MATERIALS AND METHODS
Mice
Experimental procedures were approved by the Animal Care Committees of Mount Sinai Hospital and the Toronto Centre for Phenogenomics and were conducted in accordance with guidelines established by the Canadian Council on Animal Care. CD-1 mice were purchased from Charles River Laboratories.
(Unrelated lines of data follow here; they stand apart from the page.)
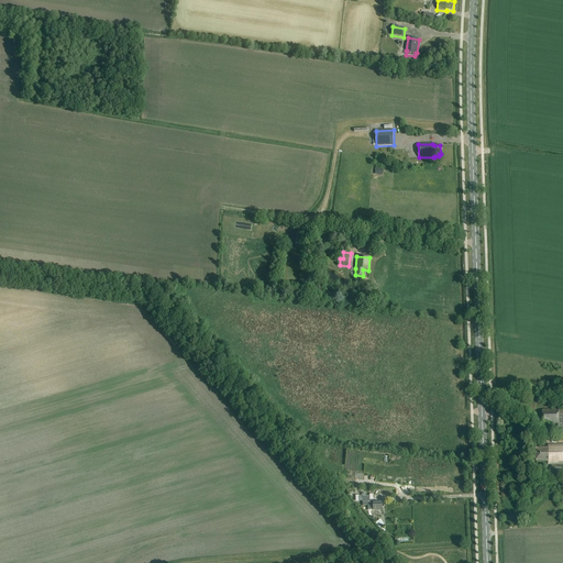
[(542,412),(542,426),(559,424),(559,428),(562,427),(562,408),(559,409),(544,410),(542,412)]
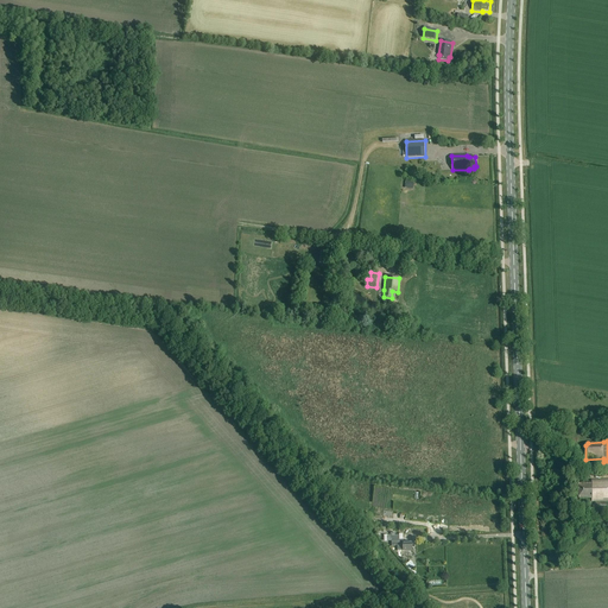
[(591,485),(578,485),(580,499),(591,499),(591,502),(595,502),(595,506),(591,506),(593,511),(595,511),(595,512),(607,511),(607,480),(591,481),(591,485)]
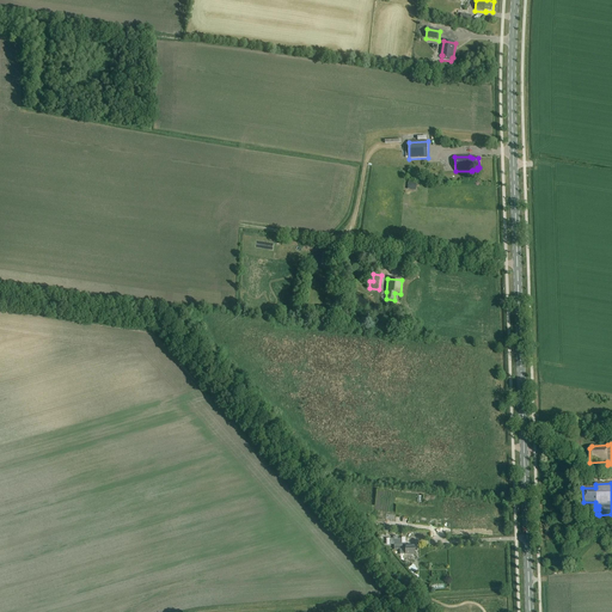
[(397,539),(393,539),(395,545),(395,550),(399,550),(399,555),(405,555),(415,555),(415,546),(405,546),(405,545),(405,543),(402,543),(402,539),(397,539)]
Images of the nonpregnant uterine vasculature were obtained from 8- to 10-wk-old virgin females in estrus, which was initiated via priming the cage with male urine and confirmed through vaginal appearance [28, 29]. Males were mated in-house with 8- to 14-wk-old virgin females, and the morning that a vaginal copulation plug was detected was designated Embryonic Day 0.5 (E0.5). Uteroplacental vasculature was studied at E5.5, E8.5, E9.5, E11.5, E13.5, E15.5, and E17.5 of gestation.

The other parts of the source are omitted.